— start of Selected passage —

• U.S.

The War: Showdown at Khe Sanh

6 minute read

Despite North Korea’s obvious attempt to win prestige through belligerence, many in the top echelons of U.S. government felt that the hijacking of the Pueblo had an ominous connection with the war in Viet Nam. As the London Economist observed: “The North Koreans are trying to divert American attention from what could be a decisive battle in Viet Nam.” That battle, shaping up around the U.S. Marine base of Khe Sanh in South Viet Nam’s northwest corner, could be the biggest of the war. The Communists would not only like to distract U.S. attention and resources from that battle but also combine the humiliation of the Pueblo’s seizure with a U.S. defeat, or at least a major bloodletting. Such a one-two punch, they might well hope, would destroy the U.S. will to continue the war.

Khe Sanh has been dug out of the red clay of a plateau that is ringed by high hills thick with trees and bamboo. Some 15 miles south of the DMZ and only ten miles east of the Laotian border, the Marine base lies directly athwart the easiest infiltration routes into South Viet Nam. To eliminate the roadblock, the North Vietnamese have ranged an estimated 20,000 men directly around Khe Sanh, have at least another 20,000 in reserve in Laos and immediately north of the DMZ, all located within 20 miles of the post. Together, they constitute the largest and best-equipped military force that North Viet Nam has ever concentrated on a single battleground.

Khe Sanh, moreover, lies within range of Hanoi’s big Russian-made 152-mm. howitzers emplaced in North Viet Nam and Laos. High-speed trails have been cut eastward from Laos into South Viet Nam to supply the Communist besiegers, who are heavily armed with portable howitzers and mortars. To ensure easier access to the new trails, the Communists last week overran the Royal Laotian border outpost of Ban Houei Sane and put its 2,000 defenders to flight.

Familiar Aim. To meet the threat to Khe Sanh, General William Westmoreland has built up the base’s garrison to more than 5,000 Marines in a hasty airlift of troops and equipment that suspended all civilian air traffic throughout Viet Nam. Other allied units shifted nearer the scene of the impending battle to be ready if needed, including a 1st Cavalry (airmobile) brigade helicoptered to Phu Bai, only 45 minutes’ flying time from Khe Sanh. For what looked more and more like the first classic conventional battle on a major scale of the Viet Nam war, Westmoreland has deployed some 45,000 men to meet the 40,000 North Vietnamese closing in on Khe Sanh.

— end of Selected passage —
— start of Given data —

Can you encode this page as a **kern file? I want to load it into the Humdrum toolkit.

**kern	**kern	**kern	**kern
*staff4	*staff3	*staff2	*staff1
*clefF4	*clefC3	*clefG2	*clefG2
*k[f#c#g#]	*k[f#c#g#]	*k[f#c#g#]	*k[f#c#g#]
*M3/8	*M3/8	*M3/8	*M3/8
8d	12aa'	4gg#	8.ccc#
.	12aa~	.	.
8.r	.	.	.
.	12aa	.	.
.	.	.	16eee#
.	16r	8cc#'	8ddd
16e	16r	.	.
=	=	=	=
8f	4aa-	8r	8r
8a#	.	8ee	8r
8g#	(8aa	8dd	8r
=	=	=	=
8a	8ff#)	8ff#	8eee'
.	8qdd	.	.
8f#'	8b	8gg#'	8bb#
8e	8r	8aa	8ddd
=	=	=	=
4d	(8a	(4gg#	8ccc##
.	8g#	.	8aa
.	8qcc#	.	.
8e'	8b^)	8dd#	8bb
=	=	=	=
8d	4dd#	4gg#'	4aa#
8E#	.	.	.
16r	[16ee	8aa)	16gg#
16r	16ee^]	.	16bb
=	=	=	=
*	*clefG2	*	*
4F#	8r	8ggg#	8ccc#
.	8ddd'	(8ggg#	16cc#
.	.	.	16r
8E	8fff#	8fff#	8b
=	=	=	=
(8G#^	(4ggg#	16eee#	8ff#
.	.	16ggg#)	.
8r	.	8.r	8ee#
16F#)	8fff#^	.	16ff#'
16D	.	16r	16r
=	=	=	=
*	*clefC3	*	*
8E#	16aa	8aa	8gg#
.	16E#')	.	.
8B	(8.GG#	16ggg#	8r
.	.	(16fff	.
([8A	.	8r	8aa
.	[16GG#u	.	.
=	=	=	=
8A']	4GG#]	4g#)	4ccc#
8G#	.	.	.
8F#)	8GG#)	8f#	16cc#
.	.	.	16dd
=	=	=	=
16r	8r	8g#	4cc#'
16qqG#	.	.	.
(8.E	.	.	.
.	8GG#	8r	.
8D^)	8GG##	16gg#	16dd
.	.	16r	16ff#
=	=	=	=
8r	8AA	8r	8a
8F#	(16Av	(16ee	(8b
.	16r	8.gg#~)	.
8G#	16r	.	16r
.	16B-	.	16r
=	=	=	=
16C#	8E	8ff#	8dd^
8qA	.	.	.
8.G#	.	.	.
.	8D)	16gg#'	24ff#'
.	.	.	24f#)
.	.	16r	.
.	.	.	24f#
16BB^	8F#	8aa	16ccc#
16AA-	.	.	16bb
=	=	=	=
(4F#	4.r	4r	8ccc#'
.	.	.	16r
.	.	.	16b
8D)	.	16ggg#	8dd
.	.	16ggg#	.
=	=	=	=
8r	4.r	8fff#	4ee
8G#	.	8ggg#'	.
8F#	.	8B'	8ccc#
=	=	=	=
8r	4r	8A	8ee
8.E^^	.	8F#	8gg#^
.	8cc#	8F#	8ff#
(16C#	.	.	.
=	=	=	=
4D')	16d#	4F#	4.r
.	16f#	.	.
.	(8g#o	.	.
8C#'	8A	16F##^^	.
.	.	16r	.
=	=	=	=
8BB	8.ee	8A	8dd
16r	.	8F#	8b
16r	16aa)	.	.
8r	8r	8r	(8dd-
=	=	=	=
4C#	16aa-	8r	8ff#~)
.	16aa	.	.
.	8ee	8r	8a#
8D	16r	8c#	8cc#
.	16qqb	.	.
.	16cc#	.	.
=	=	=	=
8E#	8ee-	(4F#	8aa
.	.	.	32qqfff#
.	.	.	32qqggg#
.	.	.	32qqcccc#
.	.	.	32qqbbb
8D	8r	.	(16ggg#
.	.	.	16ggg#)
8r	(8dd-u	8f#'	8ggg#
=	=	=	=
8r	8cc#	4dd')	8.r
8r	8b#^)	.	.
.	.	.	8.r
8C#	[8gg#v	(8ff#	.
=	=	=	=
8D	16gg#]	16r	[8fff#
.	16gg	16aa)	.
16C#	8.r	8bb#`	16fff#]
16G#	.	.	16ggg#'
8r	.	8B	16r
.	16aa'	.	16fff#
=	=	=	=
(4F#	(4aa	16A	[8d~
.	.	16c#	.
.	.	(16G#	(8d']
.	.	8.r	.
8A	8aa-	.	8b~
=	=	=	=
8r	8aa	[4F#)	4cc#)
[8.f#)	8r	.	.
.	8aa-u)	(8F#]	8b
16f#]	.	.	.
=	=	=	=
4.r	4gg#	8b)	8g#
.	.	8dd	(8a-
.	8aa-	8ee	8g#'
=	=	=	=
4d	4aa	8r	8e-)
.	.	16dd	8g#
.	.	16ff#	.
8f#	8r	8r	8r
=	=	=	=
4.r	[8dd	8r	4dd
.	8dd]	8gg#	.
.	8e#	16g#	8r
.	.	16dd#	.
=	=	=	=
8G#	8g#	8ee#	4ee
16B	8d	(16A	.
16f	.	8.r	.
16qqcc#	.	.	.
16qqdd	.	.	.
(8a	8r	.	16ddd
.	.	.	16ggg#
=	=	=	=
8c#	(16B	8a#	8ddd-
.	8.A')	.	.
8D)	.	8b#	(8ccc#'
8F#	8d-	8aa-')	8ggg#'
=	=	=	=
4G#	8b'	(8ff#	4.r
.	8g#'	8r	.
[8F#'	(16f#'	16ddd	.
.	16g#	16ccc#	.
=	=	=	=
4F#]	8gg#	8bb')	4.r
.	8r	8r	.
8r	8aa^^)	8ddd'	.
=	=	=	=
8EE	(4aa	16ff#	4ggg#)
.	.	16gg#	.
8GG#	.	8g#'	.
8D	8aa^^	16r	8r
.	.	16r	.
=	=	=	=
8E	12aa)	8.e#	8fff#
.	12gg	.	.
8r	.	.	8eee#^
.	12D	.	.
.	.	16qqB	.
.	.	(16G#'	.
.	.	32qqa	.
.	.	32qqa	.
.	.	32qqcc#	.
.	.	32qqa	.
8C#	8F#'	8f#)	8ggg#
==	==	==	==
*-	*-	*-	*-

— end of Given data —

**Stated task A:** According to the article on Khe Sanh, which Royal Laotian border outpost did the Communists overrun?
**Stated task B:** Decide whether each statement agrees with the article on Khe Sanh, and quote the deciding words for each: (i) Khe Sanh lies about 15 miles south of the DMZ. (ii) Civilian air traffic in Viet Nam went on as usual during the airlift to Khe Sanh. (iii) The 1st Cavalry brigade was moved to Phu Bai by truck.
**Stated task C:** Carry the article on Khe Sanh forward from its final sentence.

**Exercise answer A:** Ban Houei Sane

**Exercise answer B:**
(i) Yes: "Some 15 miles south of the DMZ"
(ii) No: "suspended all civilian air traffic throughout Viet Nam"
(iii) No: "helicoptered to Phu Bai"

**Exercise answer C:**
Westmoreland has a worthy antagonist. Defense Minister Vo Nguyen Giap, victor over the French at Dienbienphu, is reliably reported to be personally directing the campaign against Khe Sanh. The Communist planning so far has all the earmarks of Giap’s generalship: a combination of caution, feinting, meticulous preparation, and enormous concentrations of firepower and manpower. Giap’s precise strategic aim at Khe Sanh is less clear. A North Vietnamese lieutenant who defected reported that Hanoi’s goal was to wipe out U.S. forces in Viet Nam’s northern provinces in order to provide a bargaining advantage in negotiations. But the U.S. command believes that Giap’s aim is less ambitious, if more familiar: to surround the base camp at Khe Sanh and chew it to pieces, killing and capturing most of its American defenders while other Communist units hold U.S. reinforcements at bay.

The Rockpile Replies. Khe Sanh bears some topographical resemblance to Dienbienphu, sitting at the bottom of its bowl of hills, vulnerable to artillery and machine-gun fire from the heights both at the camp and its 4,000-ft. airstrip. Some of the hills are controlled by Marines. But others, like Hill 881 North, which the Marines took with such blood last May, were abandoned during the quiet months since and have been repossessed by the North Vietnamese. One Communist-held hill, numbered 950 (all are named after their height in meters), runs parallel to Khe Sanh’s runway only three miles away and commands a view of the entire camp. The North Vietnamese have dug antiaircraft and machine guns into it and have already succeeded in shooting down three U.S. fighter-bombers and three helicopters over the airstrip. Every plane that lands at Khe Sanh now expects to do so under fire, and more and more equipment is being parachuted in. Khe Sanh’s weather this time of year may also aid the Communists. Fog rolls in at night and sometimes does not burn off until midday or later, making air support all but impossible.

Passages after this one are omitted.